WRITTEN PROBLEM
Starting at the first line of the records below and stopping after the line that contains "genus: Ellipes", recast those lines as a JSON list of strings, one string per line, with blank lines left out.

--- begin ---

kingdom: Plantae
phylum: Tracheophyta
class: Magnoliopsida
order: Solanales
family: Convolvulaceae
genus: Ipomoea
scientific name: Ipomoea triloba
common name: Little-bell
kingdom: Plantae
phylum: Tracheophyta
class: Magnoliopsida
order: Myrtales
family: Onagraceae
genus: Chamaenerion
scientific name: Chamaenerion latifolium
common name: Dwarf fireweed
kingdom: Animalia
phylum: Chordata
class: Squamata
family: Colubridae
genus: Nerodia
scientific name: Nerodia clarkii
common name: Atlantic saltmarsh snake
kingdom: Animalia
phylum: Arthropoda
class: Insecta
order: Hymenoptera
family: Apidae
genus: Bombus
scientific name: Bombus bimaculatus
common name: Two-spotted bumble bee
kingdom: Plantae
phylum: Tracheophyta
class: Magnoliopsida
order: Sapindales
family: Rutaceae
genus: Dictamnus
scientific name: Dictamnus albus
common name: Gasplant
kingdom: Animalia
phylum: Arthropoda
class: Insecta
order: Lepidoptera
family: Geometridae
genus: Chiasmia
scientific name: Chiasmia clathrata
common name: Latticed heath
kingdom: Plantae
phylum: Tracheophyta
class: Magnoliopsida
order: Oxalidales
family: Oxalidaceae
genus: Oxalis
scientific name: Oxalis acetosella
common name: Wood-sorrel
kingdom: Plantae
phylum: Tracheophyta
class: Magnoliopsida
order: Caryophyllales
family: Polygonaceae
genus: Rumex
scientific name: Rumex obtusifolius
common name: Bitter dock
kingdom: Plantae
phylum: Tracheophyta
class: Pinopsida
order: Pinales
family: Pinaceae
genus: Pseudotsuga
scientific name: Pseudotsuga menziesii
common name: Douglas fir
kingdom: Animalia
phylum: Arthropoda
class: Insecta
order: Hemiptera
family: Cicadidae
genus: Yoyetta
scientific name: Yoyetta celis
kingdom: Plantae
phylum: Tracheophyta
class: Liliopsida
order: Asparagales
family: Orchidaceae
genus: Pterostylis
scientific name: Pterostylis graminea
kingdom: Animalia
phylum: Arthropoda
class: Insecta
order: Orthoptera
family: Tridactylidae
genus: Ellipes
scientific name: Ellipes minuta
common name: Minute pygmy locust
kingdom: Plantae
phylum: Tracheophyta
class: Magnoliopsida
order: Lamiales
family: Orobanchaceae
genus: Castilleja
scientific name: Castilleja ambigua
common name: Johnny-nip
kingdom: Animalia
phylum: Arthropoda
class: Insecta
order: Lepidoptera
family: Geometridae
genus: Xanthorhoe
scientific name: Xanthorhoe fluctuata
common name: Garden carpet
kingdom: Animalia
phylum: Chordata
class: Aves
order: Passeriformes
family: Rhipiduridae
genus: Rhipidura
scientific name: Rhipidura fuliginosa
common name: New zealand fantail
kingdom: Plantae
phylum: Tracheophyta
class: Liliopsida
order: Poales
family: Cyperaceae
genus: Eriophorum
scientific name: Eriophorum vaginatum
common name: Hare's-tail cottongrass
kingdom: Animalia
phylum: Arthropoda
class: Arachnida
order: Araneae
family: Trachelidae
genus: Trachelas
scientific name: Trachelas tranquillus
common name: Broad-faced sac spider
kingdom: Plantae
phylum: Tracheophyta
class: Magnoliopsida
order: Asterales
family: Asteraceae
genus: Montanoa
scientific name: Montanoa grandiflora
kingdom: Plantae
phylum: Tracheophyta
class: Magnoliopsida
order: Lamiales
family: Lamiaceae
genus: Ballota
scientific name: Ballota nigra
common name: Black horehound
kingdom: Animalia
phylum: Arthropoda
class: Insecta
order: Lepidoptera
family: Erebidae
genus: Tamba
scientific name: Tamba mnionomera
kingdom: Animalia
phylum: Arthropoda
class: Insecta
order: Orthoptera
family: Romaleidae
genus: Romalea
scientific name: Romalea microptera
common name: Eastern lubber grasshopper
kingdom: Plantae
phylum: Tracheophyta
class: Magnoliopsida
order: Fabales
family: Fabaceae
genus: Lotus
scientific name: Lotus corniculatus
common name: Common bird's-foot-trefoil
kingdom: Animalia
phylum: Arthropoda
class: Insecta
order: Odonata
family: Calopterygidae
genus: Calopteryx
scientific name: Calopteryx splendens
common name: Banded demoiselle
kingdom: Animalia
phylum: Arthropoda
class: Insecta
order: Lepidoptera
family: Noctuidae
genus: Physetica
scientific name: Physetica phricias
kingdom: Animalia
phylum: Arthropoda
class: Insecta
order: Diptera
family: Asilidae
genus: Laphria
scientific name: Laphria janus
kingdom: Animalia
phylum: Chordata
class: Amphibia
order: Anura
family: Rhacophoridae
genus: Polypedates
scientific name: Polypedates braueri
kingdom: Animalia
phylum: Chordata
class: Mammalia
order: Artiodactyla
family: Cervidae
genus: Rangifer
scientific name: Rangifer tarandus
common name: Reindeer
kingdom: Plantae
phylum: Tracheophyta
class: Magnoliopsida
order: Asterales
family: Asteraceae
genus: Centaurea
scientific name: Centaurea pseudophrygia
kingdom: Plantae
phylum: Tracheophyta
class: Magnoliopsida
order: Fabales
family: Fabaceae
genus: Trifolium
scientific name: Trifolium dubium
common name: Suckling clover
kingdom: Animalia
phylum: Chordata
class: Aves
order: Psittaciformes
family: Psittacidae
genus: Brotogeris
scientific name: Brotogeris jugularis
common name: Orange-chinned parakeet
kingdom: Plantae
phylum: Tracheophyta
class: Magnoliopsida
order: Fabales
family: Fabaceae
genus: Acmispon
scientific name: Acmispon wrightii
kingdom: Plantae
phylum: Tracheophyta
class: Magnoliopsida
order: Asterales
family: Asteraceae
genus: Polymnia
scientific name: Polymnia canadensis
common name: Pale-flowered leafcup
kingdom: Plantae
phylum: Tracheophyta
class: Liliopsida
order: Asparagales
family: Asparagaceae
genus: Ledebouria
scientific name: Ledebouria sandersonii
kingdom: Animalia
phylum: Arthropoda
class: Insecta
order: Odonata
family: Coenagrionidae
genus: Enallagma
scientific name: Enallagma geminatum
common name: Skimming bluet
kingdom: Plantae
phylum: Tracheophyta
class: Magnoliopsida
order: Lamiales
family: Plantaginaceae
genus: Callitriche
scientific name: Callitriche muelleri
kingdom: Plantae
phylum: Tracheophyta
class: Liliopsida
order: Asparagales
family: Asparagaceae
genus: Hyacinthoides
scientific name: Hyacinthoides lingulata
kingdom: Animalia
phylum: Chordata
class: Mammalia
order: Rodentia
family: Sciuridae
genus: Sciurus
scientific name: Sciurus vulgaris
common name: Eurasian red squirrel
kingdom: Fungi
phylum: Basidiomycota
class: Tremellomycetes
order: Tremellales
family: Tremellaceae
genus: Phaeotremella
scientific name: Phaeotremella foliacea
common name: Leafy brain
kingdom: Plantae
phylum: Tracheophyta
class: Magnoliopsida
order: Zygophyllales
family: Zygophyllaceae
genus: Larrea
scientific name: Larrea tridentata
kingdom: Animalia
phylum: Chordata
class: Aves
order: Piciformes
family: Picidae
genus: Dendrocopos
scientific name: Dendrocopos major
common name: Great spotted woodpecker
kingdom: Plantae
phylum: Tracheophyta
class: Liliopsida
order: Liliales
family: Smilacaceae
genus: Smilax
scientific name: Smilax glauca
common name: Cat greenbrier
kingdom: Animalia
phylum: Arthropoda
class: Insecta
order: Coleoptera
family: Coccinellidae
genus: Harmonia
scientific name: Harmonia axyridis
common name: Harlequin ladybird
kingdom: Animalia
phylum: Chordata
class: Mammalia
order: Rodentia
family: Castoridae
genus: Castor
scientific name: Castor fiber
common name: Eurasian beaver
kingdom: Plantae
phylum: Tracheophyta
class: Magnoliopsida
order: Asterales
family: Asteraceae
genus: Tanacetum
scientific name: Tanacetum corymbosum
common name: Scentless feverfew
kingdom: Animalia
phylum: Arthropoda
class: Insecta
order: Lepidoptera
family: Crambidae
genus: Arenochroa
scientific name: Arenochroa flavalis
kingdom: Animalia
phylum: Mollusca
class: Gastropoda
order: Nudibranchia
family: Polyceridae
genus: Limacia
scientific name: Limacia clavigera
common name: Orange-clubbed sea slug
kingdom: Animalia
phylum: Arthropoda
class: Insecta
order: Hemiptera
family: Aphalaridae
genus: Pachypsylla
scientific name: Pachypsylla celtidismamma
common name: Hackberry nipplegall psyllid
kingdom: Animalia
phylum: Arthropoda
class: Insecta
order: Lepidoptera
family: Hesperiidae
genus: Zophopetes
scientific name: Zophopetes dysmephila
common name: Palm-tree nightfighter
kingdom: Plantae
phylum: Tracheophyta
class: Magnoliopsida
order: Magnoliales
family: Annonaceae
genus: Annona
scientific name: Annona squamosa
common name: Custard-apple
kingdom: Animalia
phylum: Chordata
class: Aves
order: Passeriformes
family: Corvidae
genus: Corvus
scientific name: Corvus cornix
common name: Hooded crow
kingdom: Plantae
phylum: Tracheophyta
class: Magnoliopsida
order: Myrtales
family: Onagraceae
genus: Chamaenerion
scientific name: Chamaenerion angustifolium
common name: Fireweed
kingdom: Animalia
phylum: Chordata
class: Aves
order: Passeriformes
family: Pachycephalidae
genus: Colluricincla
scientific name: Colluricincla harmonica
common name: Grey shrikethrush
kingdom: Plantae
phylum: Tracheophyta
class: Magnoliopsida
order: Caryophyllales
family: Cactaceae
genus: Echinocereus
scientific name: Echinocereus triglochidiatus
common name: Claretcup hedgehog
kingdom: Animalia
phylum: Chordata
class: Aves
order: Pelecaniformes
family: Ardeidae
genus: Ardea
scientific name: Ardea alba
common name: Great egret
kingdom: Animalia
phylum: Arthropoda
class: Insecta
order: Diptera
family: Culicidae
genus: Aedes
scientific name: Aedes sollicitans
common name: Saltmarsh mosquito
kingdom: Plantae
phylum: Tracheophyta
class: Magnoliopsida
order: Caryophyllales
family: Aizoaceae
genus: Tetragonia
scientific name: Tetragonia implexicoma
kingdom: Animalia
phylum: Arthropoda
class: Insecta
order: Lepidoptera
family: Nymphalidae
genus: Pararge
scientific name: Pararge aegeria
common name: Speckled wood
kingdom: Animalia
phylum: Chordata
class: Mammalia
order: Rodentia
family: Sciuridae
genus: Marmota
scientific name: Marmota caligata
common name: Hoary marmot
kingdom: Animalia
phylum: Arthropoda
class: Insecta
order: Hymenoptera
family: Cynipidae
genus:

--- end ---

RESULT
[
  "kingdom: Plantae",
  "phylum: Tracheophyta",
  "class: Magnoliopsida",
  "order: Solanales",
  "family: Convolvulaceae",
  "genus: Ipomoea",
  "scientific name: Ipomoea triloba",
  "common name: Little-bell",
  "kingdom: Plantae",
  "phylum: Tracheophyta",
  "class: Magnoliopsida",
  "order: Myrtales",
  "family: Onagraceae",
  "genus: Chamaenerion",
  "scientific name: Chamaenerion latifolium",
  "common name: Dwarf fireweed",
  "kingdom: Animalia",
  "phylum: Chordata",
  "class: Squamata",
  "family: Colubridae",
  "genus: Nerodia",
  "scientific name: Nerodia clarkii",
  "common name: Atlantic saltmarsh snake",
  "kingdom: Animalia",
  "phylum: Arthropoda",
  "class: Insecta",
  "order: Hymenoptera",
  "family: Apidae",
  "genus: Bombus",
  "scientific name: Bombus bimaculatus",
  "common name: Two-spotted bumble bee",
  "kingdom: Plantae",
  "phylum: Tracheophyta",
  "class: Magnoliopsida",
  "order: Sapindales",
  "family: Rutaceae",
  "genus: Dictamnus",
  "scientific name: Dictamnus albus",
  "common name: Gasplant",
  "kingdom: Animalia",
  "phylum: Arthropoda",
  "class: Insecta",
  "order: Lepidoptera",
  "family: Geometridae",
  "genus: Chiasmia",
  "scientific name: Chiasmia clathrata",
  "common name: Latticed heath",
  "kingdom: Plantae",
  "phylum: Tracheophyta",
  "class: Magnoliopsida",
  "order: Oxalidales",
  "family: Oxalidaceae",
  "genus: Oxalis",
  "scientific name: Oxalis acetosella",
  "common name: Wood-sorrel",
  "kingdom: Plantae",
  "phylum: Tracheophyta",
  "class: Magnoliopsida",
  "order: Caryophyllales",
  "family: Polygonaceae",
  "genus: Rumex",
  "scientific name: Rumex obtusifolius",
  "common name: Bitter dock",
  "kingdom: Plantae",
  "phylum: Tracheophyta",
  "class: Pinopsida",
  "order: Pinales",
  "family: Pinaceae",
  "genus: Pseudotsuga",
  "scientific name: Pseudotsuga menziesii",
  "common name: Douglas fir",
  "kingdom: Animalia",
  "phylum: Arthropoda",
  "class: Insecta",
  "order: Hemiptera",
  "family: Cicadidae",
  "genus: Yoyetta",
  "scientific name: Yoyetta celis",
  "kingdom: Plantae",
  "phylum: Tracheophyta",
  "class: Liliopsida",
  "order: Asparagales",
  "family: Orchidaceae",
  "genus: Pterostylis",
  "scientific name: Pterostylis graminea",
  "kingdom: Animalia",
  "phylum: Arthropoda",
  "class: Insecta",
  "order: Orthoptera",
  "family: Tridactylidae",
  "genus: Ellipes"
]